Among other duties, Mr. Bélanger has worked for NDP leaders Alexa McDonough, Jack Layton, Nycole Turmel, and most recently Tom Mulcair. He announced on Twitter last month his work on the Hill is done, and told The Hill Times he is a “free agent” with no definite plans for future employment.
As is common with going-away parties involving comms people or journalists, Don Martin, host of CTV’s Power Play, is acting as chief organizer. He sent an email, distributed to Parliamentary Press Gallery members, asking people to “attend a farewell cocktail reception for federal NDP force of media-spinning personality Karl Bélanger.
“At this gathering, Karl will be accepting job-search tips, auditioning for political shows, and looking for generous people to buy him drinks as he departs Parliament Hill forever, subject to change without notice.”
Mr. Martin said the party goes from 6 p.m. to whenever bar staff start kicking people out.
And speaking of going-away parties …
A goodbye bash for retired CBC reporter Terry Milewski is set for Wednesday, Oct. 5, at the Métropolitain Brasserie on Sussex Drive in Ottawa.

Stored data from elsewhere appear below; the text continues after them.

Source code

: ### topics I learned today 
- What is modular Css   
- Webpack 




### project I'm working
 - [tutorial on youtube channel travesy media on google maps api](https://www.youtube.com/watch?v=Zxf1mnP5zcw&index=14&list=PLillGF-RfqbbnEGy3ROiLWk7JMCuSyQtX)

Mr. Milewski completed his tenure as a full-time journalist at the CBC last week after more than 40 years in the profession, the bulk of which was spent working for Canada’s public broadcaster. He said he’ll still be doing some part-time work for the CBC.

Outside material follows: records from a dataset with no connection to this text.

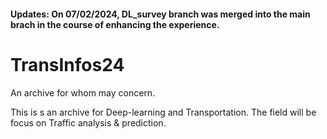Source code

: #### Updates: On 07/02/2024, DL_survey branch was merged into the main brach in the course of enhancing the experience. 

# TransInfos24
An  archive for whom may concern.

This is s an archive for Deep-learning and Transportation. The field will be focus on Traffic analysis & prediction.
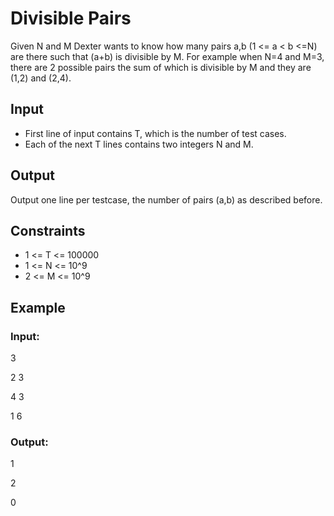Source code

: # Divisible Pairs

Given N and M Dexter wants to know how many pairs a,b (1 <= a < b <=N) are there such that (a+b) is divisible by M. 
For example when N=4 and M=3, there are 2 possible pairs the sum of which is divisible by M and they are (1,2) and (2,4).

## Input

- First line of input contains T, which is the number of test cases. 
- Each of the next T lines contains two integers N and M.

## Output

Output one line per testcase, the number of pairs (a,b) as described before.

## Constraints

- 1 <= T <= 100000
- 1 <= N <= 10^9
- 2 <= M <= 10^9

## Example

### Input:

3

2 3

4 3

1 6

### Output:

1

2

0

CBC producer Sara Brunetti sent an invitation through the Parliamentary Press Gallery that makes it a hard occasion to resist: “He’s been sued, suspended, and scorned. Now it’s time to celebrate his four decades of afflicting the comfortable. The noted ‘old Trotskyite’ Terry Milewski is seceding from his daily labours to lob grenades on a more graduated basis.
“Please join the dissemblers, prevaricators, and scoundrels who will be celebrating his leave.”
The party is slated for 7 to 10 p.m.
It’s getting close to that time again, which comes every five years, when Statistics Canada holds a series of data releases and—here’s the fun part—overnight lockups for journalists related to the latest census.
The numbers agency has sent out surveys to reporters asking questions such as how much time they expect to need in the lockup. The choices are coming in at midnight and getting 8.5 hours, arriving at 4 a.m. to get 4.5 hours, or 6 a.m. for 2.5 hours.
Among other things, Statistics Canada is asking how important it is, to whether people go or not, that WiFi will not be available to immediately transmit stories after lockups end.
The deadline for sending in completed surveys was Friday, Sept. 30.
Releases dates set for next year for the 2016 census are as follows: population and dwelling counts on Feb. 8: age, sex, and dwelling types on May 3; agriculture on May 10; families, households, marital status, and language on Aug. 2; income on Sept. 13; immigration, housing, and aboriginals on Oct. 25; and education and labour on Nov. 29.